*** Opening Exercise data ***

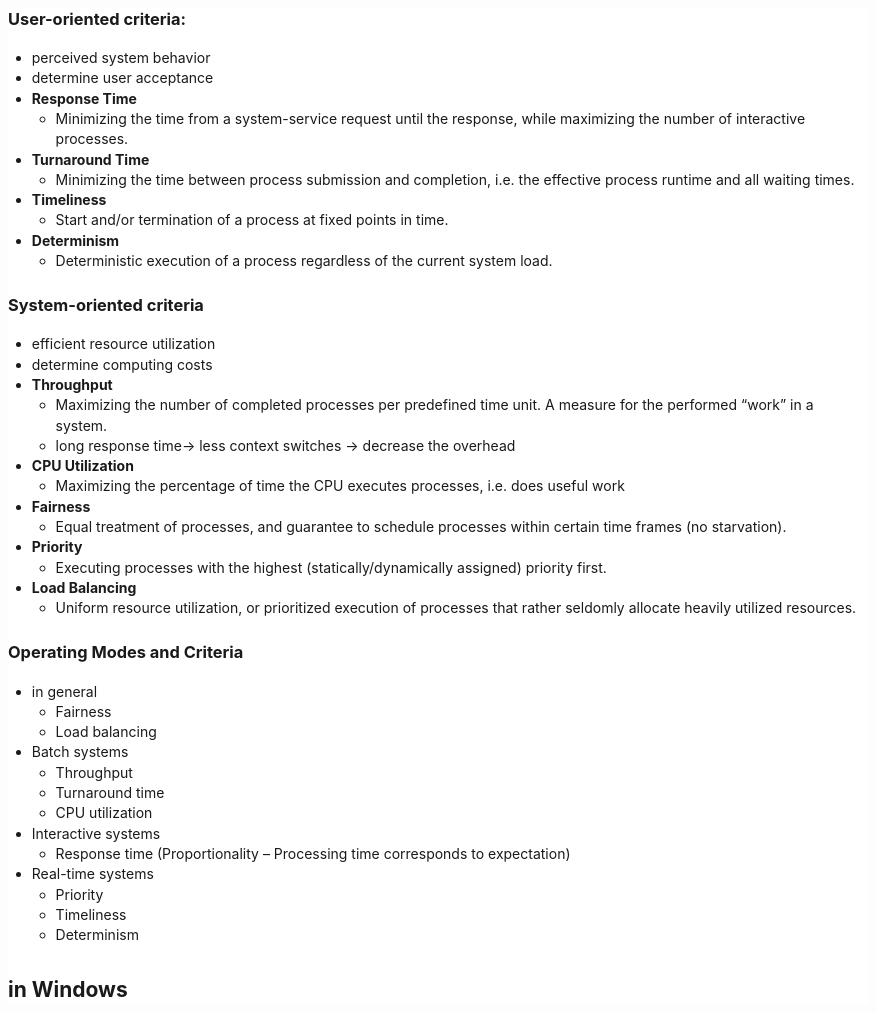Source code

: ### User-oriented criteria:

- perceived system behavior
- determine user acceptance
- **Response Time**
    - Minimizing the time from a system-service request until the response, while maximizing the number of interactive processes.
- **Turnaround Time**
    - Minimizing the time between process submission and completion, i.e. the effective process runtime and all waiting times.
- **Timeliness**
    - Start and/or termination of a process at fixed points in time.
- **Determinism**
    - Deterministic execution of a process regardless of the current system load.

### System-oriented criteria

- efficient resource utilization
- determine computing costs
- **Throughput**
    - Maximizing the number of completed processes per predefined time unit. A measure for the performed “work” in a system.
    - long response time→ less context switches → decrease the overhead
- **CPU Utilization**
    - Maximizing the percentage of time the CPU executes processes, i.e. does useful work
- **Fairness**
    - Equal treatment of processes, and guarantee to schedule processes within certain time frames (no starvation).
- **Priority**
    - Executing processes with the highest (statically/dynamically assigned) priority first.
- **Load Balancing**
    - Uniform resource utilization, or prioritized execution of processes that rather seldomly allocate heavily utilized resources.

### Operating Modes and Criteria

- in general
    - Fairness
    - Load balancing
- Batch systems
    - Throughput
    - Turnaround time
    - CPU utilization
- Interactive systems
    - Response time (Proportionality – Processing time corresponds to expectation)
- Real-time systems
    - Priority
    - Timeliness
    - Determinism

## in Windows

*** Closing Exercise data ***

What to work on => Within the material, find all lines that hold the word "processes" and show them.

Expected answer =>
    - Minimizing the time from a system-service request until the response, while maximizing the number of interactive processes.
    - Maximizing the number of completed processes per predefined time unit. A measure for the performed “work” in a system.
    - Maximizing the percentage of time the CPU executes processes, i.e. does useful work
    - Equal treatment of processes, and guarantee to schedule processes within certain time frames (no starvation).
    - Executing processes with the highest (statically/dynamically assigned) priority first.
    - Uniform resource utilization, or prioritized execution of processes that rather seldomly allocate heavily utilized resources.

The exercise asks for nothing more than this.